De grootste vakbond FNV gaat volgend jaar in alle cao-onderhandelingen met werkgevers een historisch hoge loonsverhoging eisen van 5 procent. In sectoren waar hoge winsten worden gehaald, kan de looneis zelfs nog hoger uitvallen. Dat maakte de vakbond maandag bekend. De FNV vindt dat werkenden nog veel te weinig profiteren van de economische groei.
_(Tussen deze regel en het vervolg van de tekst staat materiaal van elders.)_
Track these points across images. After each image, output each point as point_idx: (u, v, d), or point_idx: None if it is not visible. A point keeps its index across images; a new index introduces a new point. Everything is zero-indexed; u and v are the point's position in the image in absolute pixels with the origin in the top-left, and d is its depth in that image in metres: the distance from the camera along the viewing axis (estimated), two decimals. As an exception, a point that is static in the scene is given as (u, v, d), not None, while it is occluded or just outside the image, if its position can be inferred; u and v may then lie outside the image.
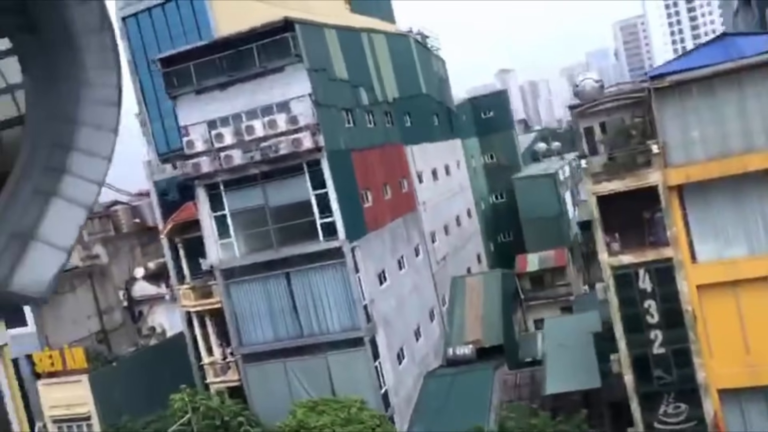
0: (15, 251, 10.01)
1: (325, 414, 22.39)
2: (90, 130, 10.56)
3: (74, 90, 10.42)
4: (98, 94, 10.53)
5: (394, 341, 26.40)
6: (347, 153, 25.60)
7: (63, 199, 10.35)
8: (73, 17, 9.88)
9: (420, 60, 38.78)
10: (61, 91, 10.42)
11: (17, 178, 10.21)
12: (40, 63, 10.22)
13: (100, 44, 10.24)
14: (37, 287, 10.05)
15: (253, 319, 25.35)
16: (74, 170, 10.45)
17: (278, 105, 24.07)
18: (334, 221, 23.96)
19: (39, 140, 10.40)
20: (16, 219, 10.12)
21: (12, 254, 9.99)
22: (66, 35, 10.05)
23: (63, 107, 10.47)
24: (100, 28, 10.08)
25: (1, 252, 10.00)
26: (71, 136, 10.46)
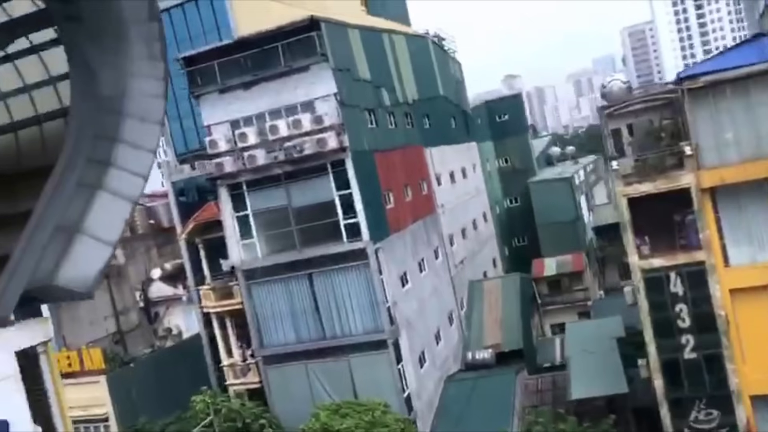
0: (60, 245, 9.82)
1: (349, 417, 22.09)
2: (135, 123, 10.37)
3: (121, 81, 10.25)
4: (144, 85, 10.36)
5: (416, 344, 26.09)
6: (371, 154, 25.38)
7: (108, 192, 10.16)
8: (122, 6, 9.72)
9: (438, 62, 38.59)
10: (108, 82, 10.25)
11: (61, 171, 10.03)
12: (87, 53, 10.05)
13: (148, 34, 10.07)
14: (82, 282, 9.85)
15: (275, 320, 25.09)
16: (119, 163, 10.27)
17: (302, 105, 23.89)
18: (358, 222, 23.71)
19: (84, 132, 10.22)
20: (60, 212, 9.94)
21: (57, 248, 9.81)
22: (114, 25, 9.89)
23: (109, 99, 10.29)
24: (149, 18, 9.92)
25: (46, 245, 9.81)
26: (117, 128, 10.28)
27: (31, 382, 9.50)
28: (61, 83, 11.12)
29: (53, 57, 10.93)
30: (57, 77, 11.07)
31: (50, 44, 10.76)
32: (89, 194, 10.05)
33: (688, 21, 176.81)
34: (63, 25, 9.99)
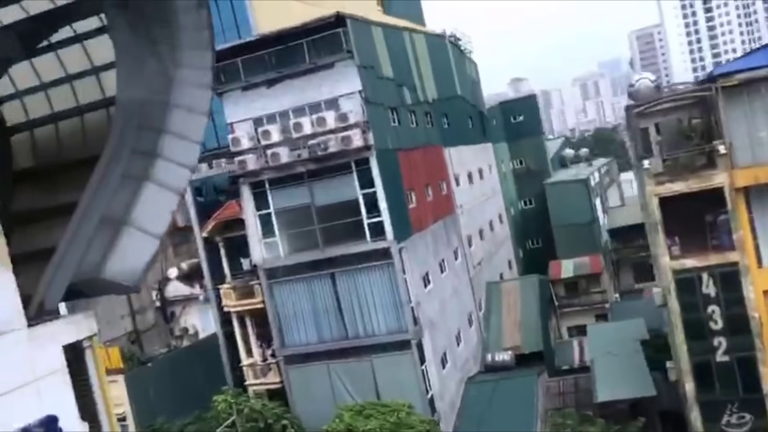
0: (107, 237, 9.60)
1: (373, 418, 21.82)
2: (182, 113, 10.15)
3: (168, 71, 10.03)
4: (192, 75, 10.13)
5: (439, 345, 25.82)
6: (394, 152, 25.15)
7: (155, 183, 9.94)
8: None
9: (455, 62, 38.37)
10: (154, 72, 10.04)
11: (107, 162, 9.79)
12: (134, 42, 9.83)
13: (196, 23, 9.84)
14: (129, 275, 9.62)
15: (297, 320, 24.86)
16: (166, 154, 10.05)
17: (326, 102, 23.69)
18: (382, 221, 23.47)
19: (129, 123, 10.00)
20: (106, 204, 9.71)
21: (104, 240, 9.59)
22: (163, 13, 9.67)
23: (155, 89, 10.07)
24: (198, 6, 9.69)
25: (92, 238, 9.59)
26: (163, 119, 10.05)
27: (77, 377, 9.27)
28: (104, 73, 10.92)
29: (97, 46, 10.73)
30: (100, 67, 10.87)
31: (95, 33, 10.56)
32: (135, 186, 9.83)
33: (697, 24, 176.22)
34: (111, 13, 9.78)
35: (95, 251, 9.48)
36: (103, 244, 9.51)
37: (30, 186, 11.24)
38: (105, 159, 9.81)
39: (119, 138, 9.94)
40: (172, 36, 9.86)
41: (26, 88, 11.30)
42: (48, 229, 10.61)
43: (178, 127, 10.08)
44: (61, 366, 9.01)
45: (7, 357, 8.31)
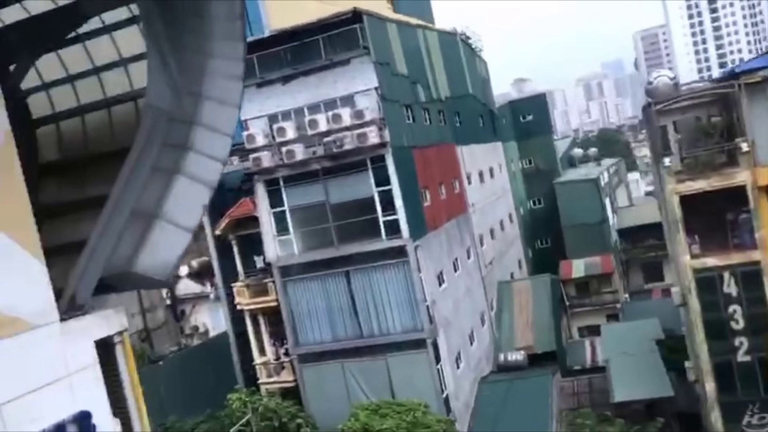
0: (138, 231, 9.43)
1: (389, 417, 21.64)
2: (214, 105, 9.99)
3: (199, 62, 9.86)
4: (223, 66, 9.97)
5: (453, 345, 25.64)
6: (409, 150, 24.98)
7: (186, 176, 9.77)
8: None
9: (466, 60, 38.19)
10: (186, 63, 9.87)
11: (137, 155, 9.63)
12: (166, 32, 9.66)
13: (228, 12, 9.69)
14: (160, 269, 9.46)
15: (311, 318, 24.69)
16: (197, 147, 9.88)
17: (342, 99, 23.50)
18: (398, 219, 23.28)
19: (160, 115, 9.84)
20: (137, 197, 9.55)
21: (135, 234, 9.42)
22: (194, 2, 9.52)
23: (187, 80, 9.90)
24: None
25: (123, 231, 9.43)
26: (195, 111, 9.89)
27: (108, 373, 9.11)
28: (132, 65, 10.77)
29: (126, 37, 10.57)
30: (129, 58, 10.71)
31: (124, 23, 10.41)
32: (167, 179, 9.66)
33: (703, 24, 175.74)
34: (141, 3, 9.63)
35: (126, 245, 9.32)
36: (135, 237, 9.35)
37: (56, 179, 11.10)
38: (135, 151, 9.65)
39: (150, 130, 9.77)
40: (204, 26, 9.71)
41: (53, 80, 11.16)
42: (75, 223, 10.48)
43: (209, 120, 9.91)
44: (94, 361, 8.85)
45: (40, 351, 8.16)
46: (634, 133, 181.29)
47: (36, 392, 7.97)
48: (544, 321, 32.42)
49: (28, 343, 8.02)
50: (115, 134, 11.04)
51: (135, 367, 9.72)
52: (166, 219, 9.51)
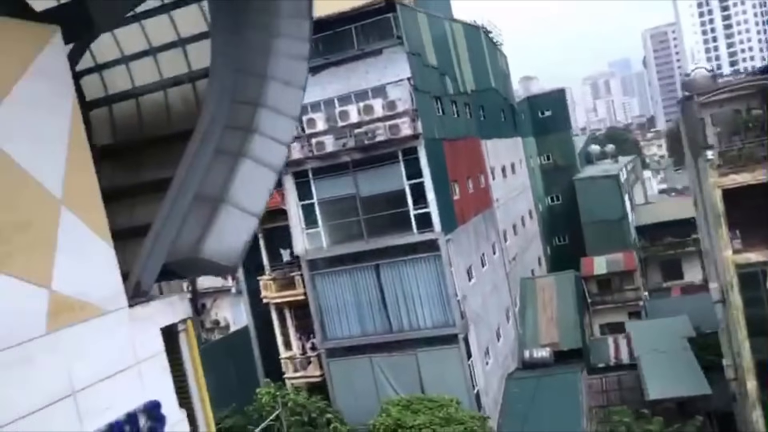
0: (204, 215, 9.10)
1: (421, 413, 21.31)
2: (279, 86, 9.64)
3: (265, 41, 9.51)
4: (289, 46, 9.62)
5: (482, 340, 25.30)
6: (440, 142, 24.62)
7: (252, 160, 9.43)
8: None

Dit jaar zette de FNV in op een looneis van 3,5 procent. In de praktijk waren er weinig werkgevers die daarmee akkoord gingen. De gemiddelde jaarlijkse loonstijging in cao’s die de FNV heeft afgesloten was zo’n 2,4 procent. Nog los van de cao’s waar de FNV niet aan mee deed omdat de bond de aangeboden arbeidsvoorwaarden te mager vond.
Grootste moeite
FNV-bestuurslid Zakaria Boufangacha, die de cao-onderhandelingen coördineert, zei in juni dat de vakbond de grootste moeite moet doen om stevige loonsverhogingen af te spreken. “Het is vechten tegen de bierkaai”, zei hij. Bedrijven wijzen er volgens hem vooral op dat ze hun kosten laag willen houden. Nu hoopt Boufangacha op een trendbreuk:
“De bedrijfswinsten zijn nog nooit zo hoog geweest. De lonen kunnen daarom niet achterblijven. Onze looneis van 5 procent is meer dan gerechtvaardigd.”
De FNV wil verder in cao-onderhandelingen met werkgevers afspreken dat er meer vaste banen komen en dat mensen met een flexibel contract (oproepkrachten, uitzendkrachten, payrollers) hetzelfde loon en dezelfde arbeidsvoorwaarden krijgen als hun collega’s met een vast contract.